Rosencrantz and Guildenstern Are Dead [C -- Uncinematic and, worse, I think it's a paean to actors (the only kind of paeans that work on film are to cities; and besides, I hate theater actors, which is to say the reprehensible brand of beings known to high-school attendees as "drama people"). Pretentious besides, with a crappy synthesizer/faux-blues (witty!) score in the bargain. But some of the seeing-Hamlet-from-the-sidelines stuff is kind of interesting, I suppose. I got through it. Seen in an English class].
 
/Psycho/ (the Hitchcock) [A- -- For an hour and a half, it's, like, the best and most beautifully crafted seamy, exploitative horror film ever made. But this time around the entire final quarter played to me like one big snag -- sure it's scary when Lila is up in the mansion, but the only way I can really think to justify the scenes that concurrently take place in the motel below is by imagining that Sam's would-be-intimidating detective moves are supposed to be funny. Actually that may well be the case -- I can certainly imagine that kind of perverse joke coming from Hitch, and he was famous for telling Truffaut that the movie was a comedy -- but it doesn't make the fact that the whole movie loses its footing after Arbogast's death (spolier!) any less annoying. Still, the movie is fascinating as well as entertaining when watched through the lens of that famous line about people being stuck "in their own private traps;" and there's always that first hour and a half].
 
/The Treasure of the Sierra Madre/ [A -- On the surface, it's simply an adventure film as gripping and colorful as any you could wish for. But the adventure genre, from Stevenson and Dumas up through Lucas and Spielberg, is pretty much about good guys and bad guys in terms so clear-cut that they even overlook the question of innate goodness and badness; philosophy doesn't enter into the traditional equation. Sierra Madre, on the other hand, is a story of the slippery slope that is moral compromise -- or even flirtation with moral compromise -- and its cynicism and concern for big questions betray it as a noir simply wrapped in the cloak of another genre. It was John Huston's genius to make the surface of the movie so evocative and entertaining that the bitter side of the pill goes down sans any noir voice-over or fatalism, even with a largely-chirpy score. The superb trio of performances -- of faces -- at the center makes a sweet deal even sweeter].

__WORK REQUEST 1__
Copy the entries word for word, from the line that contains "n Narkoba, BNN" down through the end of the entries.

__DATA FOR THIS EXERCISE__
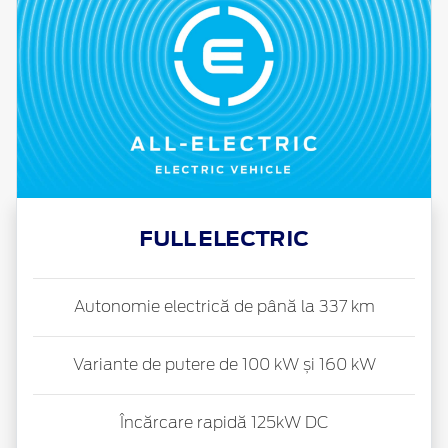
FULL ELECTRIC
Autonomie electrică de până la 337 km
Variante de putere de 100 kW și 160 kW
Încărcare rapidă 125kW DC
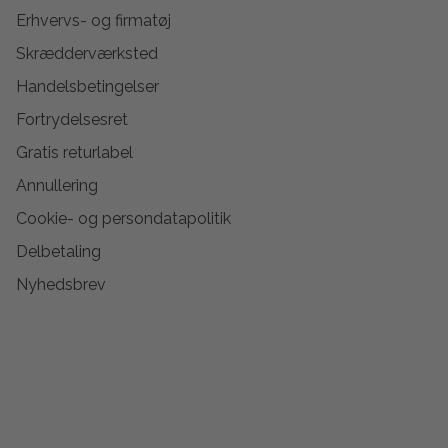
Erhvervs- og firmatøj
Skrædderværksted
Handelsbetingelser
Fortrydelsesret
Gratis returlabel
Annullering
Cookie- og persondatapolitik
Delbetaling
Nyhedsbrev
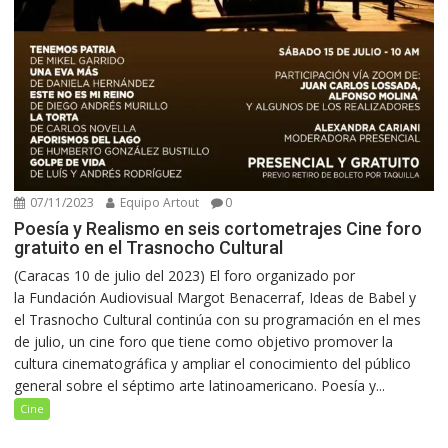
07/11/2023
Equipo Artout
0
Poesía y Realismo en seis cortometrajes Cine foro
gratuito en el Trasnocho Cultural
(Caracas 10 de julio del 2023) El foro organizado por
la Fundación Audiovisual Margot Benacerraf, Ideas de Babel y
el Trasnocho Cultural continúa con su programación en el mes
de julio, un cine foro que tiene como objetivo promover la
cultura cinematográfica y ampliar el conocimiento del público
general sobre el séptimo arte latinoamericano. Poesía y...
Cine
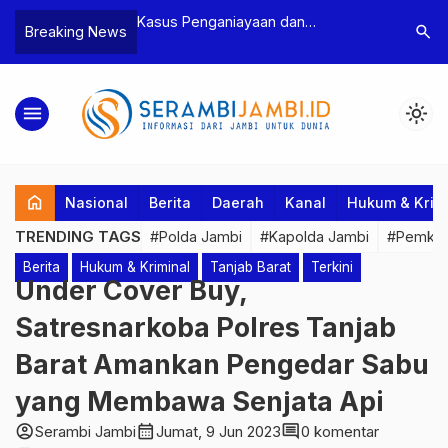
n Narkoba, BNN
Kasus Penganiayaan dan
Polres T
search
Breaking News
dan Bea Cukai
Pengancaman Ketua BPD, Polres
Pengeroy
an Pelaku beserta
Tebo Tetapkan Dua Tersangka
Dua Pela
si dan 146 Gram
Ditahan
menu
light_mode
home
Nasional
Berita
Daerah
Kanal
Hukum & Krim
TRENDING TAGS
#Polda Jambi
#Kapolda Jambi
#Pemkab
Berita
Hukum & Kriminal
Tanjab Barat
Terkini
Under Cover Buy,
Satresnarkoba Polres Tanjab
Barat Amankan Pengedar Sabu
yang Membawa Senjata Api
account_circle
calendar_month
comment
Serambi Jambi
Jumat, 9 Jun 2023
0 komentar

__WORK REQUEST 2__
According to the film reviews, where was Rosencrantz and Guildenstern Are Dead seen?

__EXERCISE ANSWER 1__
n Narkoba, BNN
Kasus Penganiayaan dan
Polres T
search
Breaking News
dan Bea Cukai
Pengancaman Ketua BPD, Polres
Pengeroy
an Pelaku beserta
Tebo Tetapkan Dua Tersangka
Dua Pela
si dan 146 Gram
Ditahan
menu
light_mode
home
Nasional
Berita
Daerah
Kanal
Hukum & Krim
TRENDING TAGS
#Polda Jambi
#Kapolda Jambi
#Pemkab
Berita
Hukum & Kriminal
Tanjab Barat
Terkini
Under Cover Buy,
Satresnarkoba Polres Tanjab
Barat Amankan Pengedar Sabu
yang Membawa Senjata Api
account_circle
calendar_month
comment
Serambi Jambi
Jumat, 9 Jun 2023
0 komentar

__EXERCISE ANSWER 2__
In an English class.